Problem description: Here, the job is to give back every entry below unchanged, omitting pictures.
=-=-=-=-=
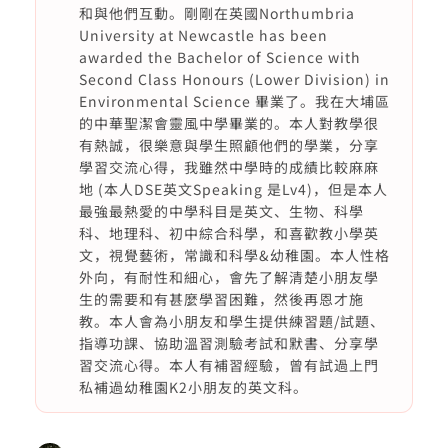
和與他們互動。剛剛在英國Northumbria
University at Newcastle has been
awarded the Bachelor of Science with
Second Class Honours (Lower Division) in
Environmental Science 畢業了。我在大埔區
的中華聖潔會靈風中學畢業的。本人對教學很
有熱誠，很樂意與學生照顧他們的學業，分享
學習交流心得，我雖然中學時的成績比較麻麻
地 (本人DSE英文Speaking 是Lv4)，但是本人
最強最熱愛的中學科目是英文、生物、科學
科、地理科、初中綜合科學，和喜歡教小學英
文，視覺藝術，常識和科學&幼稚園。本人性格
外向，有耐性和細心，會先了解清楚小朋友學
生的需要和有甚麼學習困難，然後再恩才施
教。本人會為小朋友和學生提供練習題/試題、
指導功課、協助溫習測驗考試和默書、分享學
習交流心得。本人有補習經驗，曾有試過上門
私補過幼稚園K2小朋友的英文科。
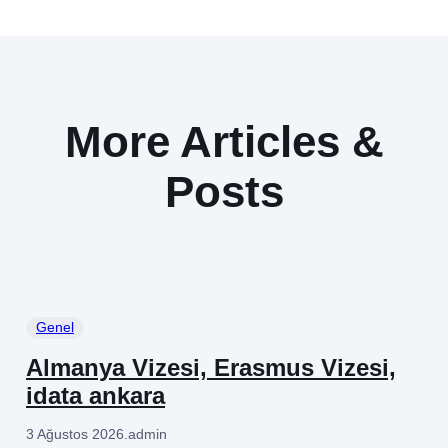
More Articles &
Posts
Genel
Almanya Vizesi, Erasmus Vizesi,
idata ankara
3 Ağustos 2026
.
admin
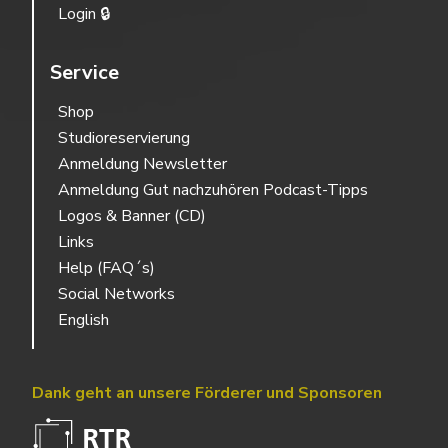
Login 🔒
Service
Shop
Studioreservierung
Anmeldung Newsletter
Anmeldung Gut nachzuhören Podcast-Tipps
Logos & Banner (CD)
Links
Help (FAQ´s)
Social Networks
English
Dank geht an unsere Förderer und Sponsoren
=-=-=-=-=
Solution to this problem:
和與他們互動。剛剛在英國Northumbria
University at Newcastle has been
awarded the Bachelor of Science with
Second Class Honours (Lower Division) in
Environmental Science 畢業了。我在大埔區
的中華聖潔會靈風中學畢業的。本人對教學很
有熱誠，很樂意與學生照顧他們的學業，分享
學習交流心得，我雖然中學時的成績比較麻麻
地 (本人DSE英文Speaking 是Lv4)，但是本人
最強最熱愛的中學科目是英文、生物、科學
科、地理科、初中綜合科學，和喜歡教小學英
文，視覺藝術，常識和科學&幼稚園。本人性格
外向，有耐性和細心，會先了解清楚小朋友學
生的需要和有甚麼學習困難，然後再恩才施
教。本人會為小朋友和學生提供練習題/試題、
指導功課、協助溫習測驗考試和默書、分享學
習交流心得。本人有補習經驗，曾有試過上門
私補過幼稚園K2小朋友的英文科。
More Articles &
Posts
Genel
Almanya Vizesi, Erasmus Vizesi,
idata ankara
3 Ağustos 2026
.
admin
Login 🔒
Service
Shop
Studioreservierung
Anmeldung Newsletter
Anmeldung Gut nachzuhören Podcast-Tipps
Logos & Banner (CD)
Links
Help (FAQ´s)
Social Networks
English
Dank geht an unsere Förderer und Sponsoren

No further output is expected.